Your goal ▸
Change every "Juni" in the records below to "June", leaving all other text as it is and omitting the pictures from your answer.

(Saved data entries)
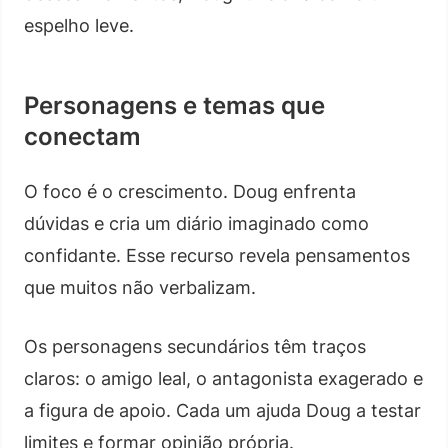
espelho leve.
Personagens e temas que
conectam
O foco é o crescimento. Doug enfrenta
dúvidas e cria um diário imaginado como
confidante. Esse recurso revela pensamentos
que muitos não verbalizam.
Os personagens secundários têm traços
claros: o amigo leal, o antagonista exagerado e
a figura de apoio. Cada um ajuda Doug a testar
limites e formar opinião própria.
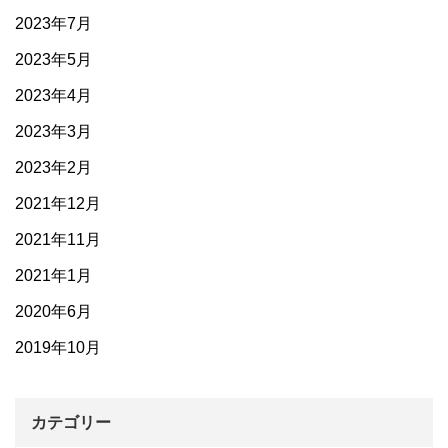
2023年7月
2023年5月
2023年4月
2023年3月
2023年2月
2021年12月
2021年11月
2021年1月
2020年6月
2019年10月
カテゴリー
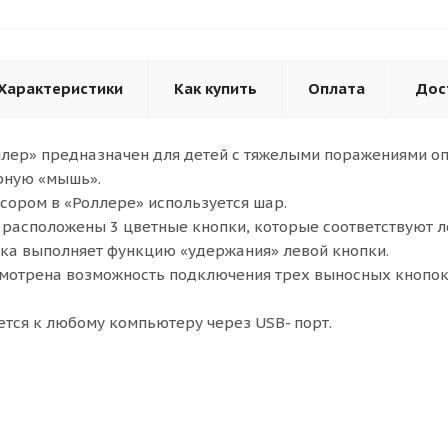
Характеристики
Как купить
Оплата
Дос
ер» предназначен для детей с тяжелыми поражениями оп
рную «мышь».
сором в «Роллере» используется шар.
 расположены 3 цветные кнопки, которые соответствуют 
ка выполняет функцию «удержания» левой кнопки.
смотрена возможность подключения трех выносных кнопо
тся к любому компьютеру через USB- порт.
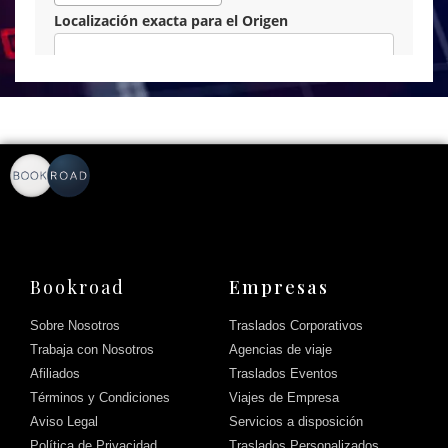
Bookroad
Empresas
Sobre Nosotros
Traslados Corporativos
Trabaja con Nosotros
Agencias de viaje
Afiliados
Traslados Eventos
Términos y Condiciones
Viajes de Empresa
Aviso Legal
Servicios a disposición
Política de Privacidad
Traslados Personalizados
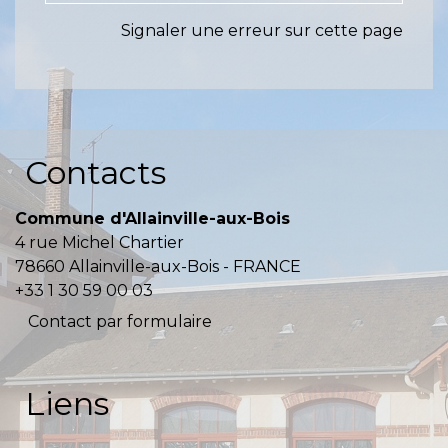
Signaler une erreur sur cette page
Contacts
Commune d'Allainville-aux-Bois
4 rue Michel Chartier
78660 Allainville-aux-Bois - FRANCE
+33 1 30 59 00 03
Contact par formulaire
Liens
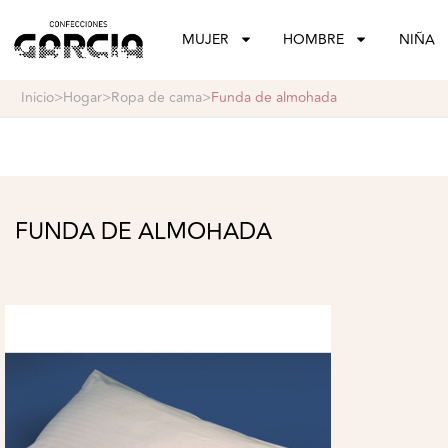
confeccionesgarcia
MUJER
HOMBRE
NIÑA
inicio
>
hogar
>
ropa de cama
>
funda de almohada
FUNDA DE ALMOHADA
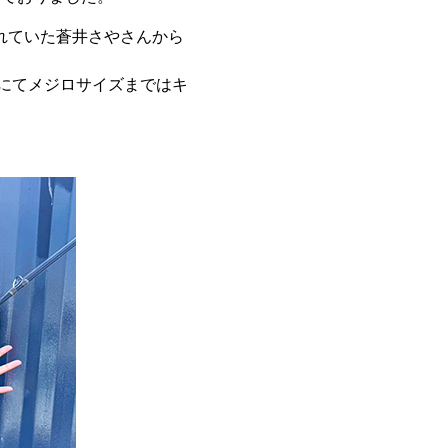
躍されていた蒼井さやさんから
にてメジロサイズまではキ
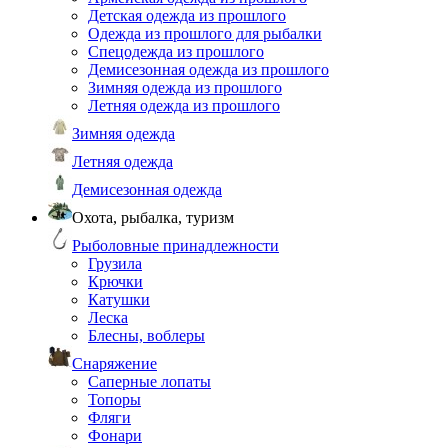
Детская одежда из прошлого
Одежда из прошлого для рыбалки
Спецодежда из прошлого
Демисезонная одежда из прошлого
Зимняя одежда из прошлого
Летняя одежда из прошлого
Зимняя одежда
Летняя одежда
Демисезонная одежда
Охота, рыбалка, туризм
Рыболовные принадлежности
Грузила
Крючки
Катушки
Леска
Блесны, воблеры
Снаряжение
Саперные лопаты
Топоры
Фляги
Фонари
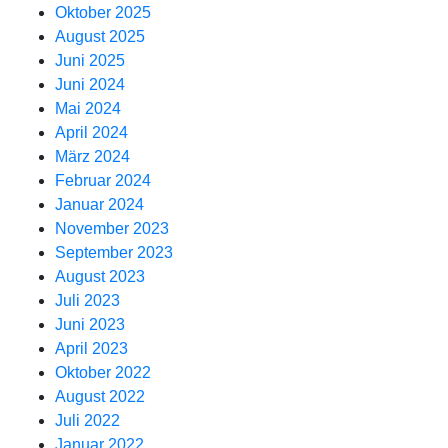
Oktober 2025
August 2025
Juni 2025
Juni 2024
Mai 2024
April 2024
März 2024
Februar 2024
Januar 2024
November 2023
September 2023
August 2023
Juli 2023
Juni 2023
April 2023
Oktober 2022
August 2022
Juli 2022
Januar 2022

Result of this exercise ▸
espelho leve.
Personagens e temas que
conectam
O foco é o crescimento. Doug enfrenta
dúvidas e cria um diário imaginado como
confidante. Esse recurso revela pensamentos
que muitos não verbalizam.
Os personagens secundários têm traços
claros: o amigo leal, o antagonista exagerado e
a figura de apoio. Cada um ajuda Doug a testar
limites e formar opinião própria.
2023年7月
2023年5月
2023年4月
2023年3月
2023年2月
2021年12月
2021年11月
2021年1月
2020年6月
2019年10月
カテゴリー
Характеристики
Как купить
Оплата
Дос
ер» предназначен для детей с тяжелыми поражениями оп
рную «мышь».
сором в «Роллере» используется шар.
 расположены 3 цветные кнопки, которые соответствуют 
ка выполняет функцию «удержания» левой кнопки.
смотрена возможность подключения трех выносных кнопо
тся к любому компьютеру через USB- порт.
Bookroad
Empresas
Sobre Nosotros
Traslados Corporativos
Trabaja con Nosotros
Agencias de viaje
Afiliados
Traslados Eventos
Términos y Condiciones
Viajes de Empresa
Aviso Legal
Servicios a disposición
Política de Privacidad
Traslados Personalizados
Signaler une erreur sur cette page
Contacts
Commune d'Allainville-aux-Bois
4 rue Michel Chartier
78660 Allainville-aux-Bois - FRANCE
+33 1 30 59 00 03
Contact par formulaire
Liens
confeccionesgarcia
MUJER
HOMBRE
NIÑA
inicio
>
hogar
>
ropa de cama
>
funda de almohada
FUNDA DE ALMOHADA
躍されていた蒼井さやさんから
にてメジロサイズまではキ
Детская одежда из прошлого
Одежда из прошлого для рыбалки
Спецодежда из прошлого
Демисезонная одежда из прошлого
Зимняя одежда из прошлого
Летняя одежда из прошлого
Зимняя одежда
Летняя одежда
Демисезонная одежда
Охота, рыбалка, туризм
Рыболовные принадлежности
Грузила
Крючки
Катушки
Леска
Блесны, воблеры
Снаряжение
Саперные лопаты
Топоры
Фляги
Фонари
Oktober 2025
August 2025
June 2025
June 2024
Mai 2024
April 2024
März 2024
Februar 2024
Januar 2024
November 2023
September 2023
August 2023
Juli 2023
June 2023
April 2023
Oktober 2022
August 2022
Juli 2022
Januar 2022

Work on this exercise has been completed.